__Instruction__. Only the text of the entries below should be returned, exactly as given, without pictures.

== Information supplied ==

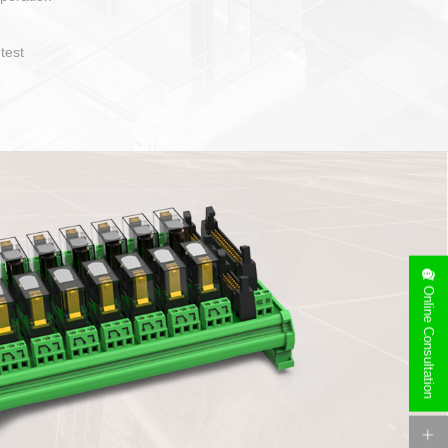
Online Consultation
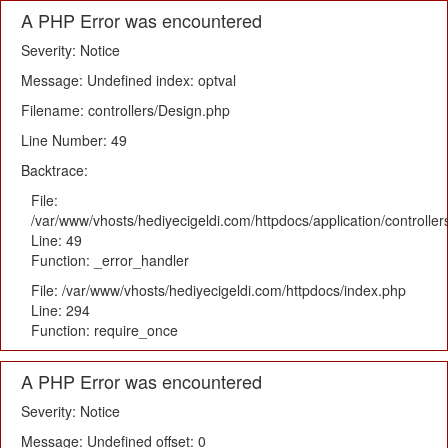
A PHP Error was encountered
Severity: Notice
Message: Undefined index: optval
Filename: controllers/Design.php
Line Number: 49
Backtrace:
File:
/var/www/vhosts/hediyecigeldi.com/httpdocs/application/controlle
Line: 49
Function: _error_handler
File: /var/www/vhosts/hediyecigeldi.com/httpdocs/index.php
Line: 294
Function: require_once
A PHP Error was encountered
Severity: Notice
Message: Undefined offset: 0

===

__Solution for this exercise__.
Online Consultation
A PHP Error was encountered
Severity: Notice
Message: Undefined index: optval
Filename: controllers/Design.php
Line Number: 49
Backtrace:
File:
/var/www/vhosts/hediyecigeldi.com/httpdocs/application/controlle
Line: 49
Function: _error_handler
File: /var/www/vhosts/hediyecigeldi.com/httpdocs/index.php
Line: 294
Function: require_once
A PHP Error was encountered
Severity: Notice
Message: Undefined offset: 0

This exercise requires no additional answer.